◆ Instruction
Apart from the images, reproduce all of the data word for word.

Document layout detection data:
__________
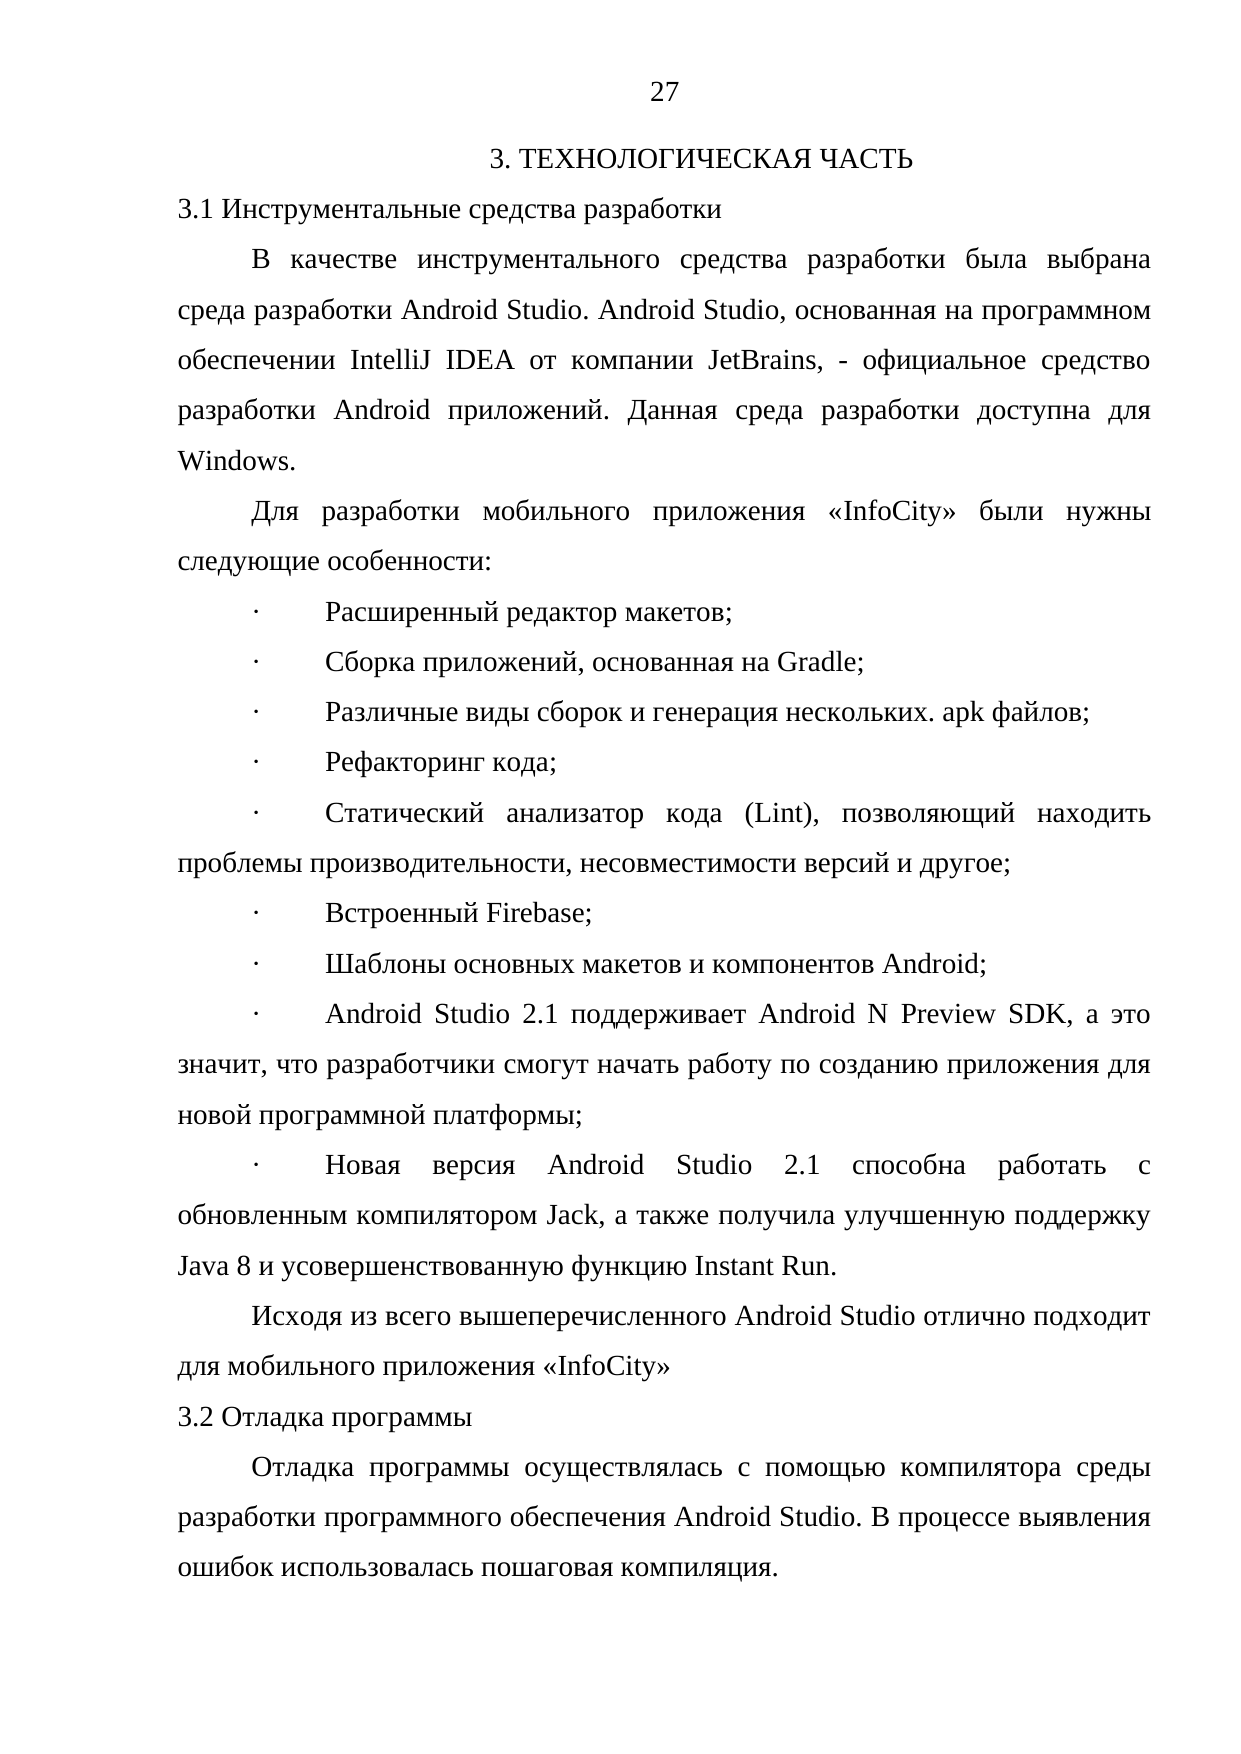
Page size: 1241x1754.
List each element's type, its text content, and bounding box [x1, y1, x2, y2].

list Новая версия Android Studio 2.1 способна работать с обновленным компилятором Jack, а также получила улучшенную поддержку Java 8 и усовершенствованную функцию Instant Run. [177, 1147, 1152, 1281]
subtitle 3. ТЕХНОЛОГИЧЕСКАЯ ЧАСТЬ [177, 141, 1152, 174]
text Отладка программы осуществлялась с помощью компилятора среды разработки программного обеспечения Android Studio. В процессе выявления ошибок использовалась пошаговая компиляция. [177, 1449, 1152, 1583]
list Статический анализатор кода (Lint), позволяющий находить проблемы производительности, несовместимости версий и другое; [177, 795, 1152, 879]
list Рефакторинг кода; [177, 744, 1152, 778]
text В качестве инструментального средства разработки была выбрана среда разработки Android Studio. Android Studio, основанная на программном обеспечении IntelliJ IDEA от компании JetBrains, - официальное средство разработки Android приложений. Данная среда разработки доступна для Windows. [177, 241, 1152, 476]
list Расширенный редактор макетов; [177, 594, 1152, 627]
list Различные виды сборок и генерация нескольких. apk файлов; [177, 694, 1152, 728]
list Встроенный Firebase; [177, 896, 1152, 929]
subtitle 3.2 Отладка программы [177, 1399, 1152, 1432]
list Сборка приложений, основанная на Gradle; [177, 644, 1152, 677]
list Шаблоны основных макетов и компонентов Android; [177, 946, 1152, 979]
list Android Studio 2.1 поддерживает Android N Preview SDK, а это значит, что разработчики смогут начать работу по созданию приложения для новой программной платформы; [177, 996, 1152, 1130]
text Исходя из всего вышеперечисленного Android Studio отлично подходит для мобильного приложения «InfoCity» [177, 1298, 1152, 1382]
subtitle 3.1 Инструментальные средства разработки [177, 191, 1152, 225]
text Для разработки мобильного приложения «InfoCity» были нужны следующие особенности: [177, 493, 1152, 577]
__________
◆ Exercise result
Page size: 1241x1754.
List each element's type, its text content, and bounding box [x1, y1, x2, y2].

list Новая версия Android Studio 2.1 способна работать с обновленным компилятором Jack, а также получила улучшенную поддержку Java 8 и усовершенствованную функцию Instant Run. [177, 1147, 1152, 1281]
subtitle 3. ТЕХНОЛОГИЧЕСКАЯ ЧАСТЬ [177, 141, 1152, 174]
text Отладка программы осуществлялась с помощью компилятора среды разработки программного обеспечения Android Studio. В процессе выявления ошибок использовалась пошаговая компиляция. [177, 1449, 1152, 1583]
list Статический анализатор кода (Lint), позволяющий находить проблемы производительности, несовместимости версий и другое; [177, 795, 1152, 879]
list Рефакторинг кода; [177, 744, 1152, 778]
text В качестве инструментального средства разработки была выбрана среда разработки Android Studio. Android Studio, основанная на программном обеспечении IntelliJ IDEA от компании JetBrains, - официальное средство разработки Android приложений. Данная среда разработки доступна для Windows. [177, 241, 1152, 476]
list Расширенный редактор макетов; [177, 594, 1152, 627]
list Различные виды сборок и генерация нескольких. apk файлов; [177, 694, 1152, 728]
list Встроенный Firebase; [177, 896, 1152, 929]
subtitle 3.2 Отладка программы [177, 1399, 1152, 1432]
list Сборка приложений, основанная на Gradle; [177, 644, 1152, 677]
list Шаблоны основных макетов и компонентов Android; [177, 946, 1152, 979]
list Android Studio 2.1 поддерживает Android N Preview SDK, а это значит, что разработчики смогут начать работу по созданию приложения для новой программной платформы; [177, 996, 1152, 1130]
text Исходя из всего вышеперечисленного Android Studio отлично подходит для мобильного приложения «InfoCity» [177, 1298, 1152, 1382]
subtitle 3.1 Инструментальные средства разработки [177, 191, 1152, 225]
text Для разработки мобильного приложения «InfoCity» были нужны следующие особенности: [177, 493, 1152, 577]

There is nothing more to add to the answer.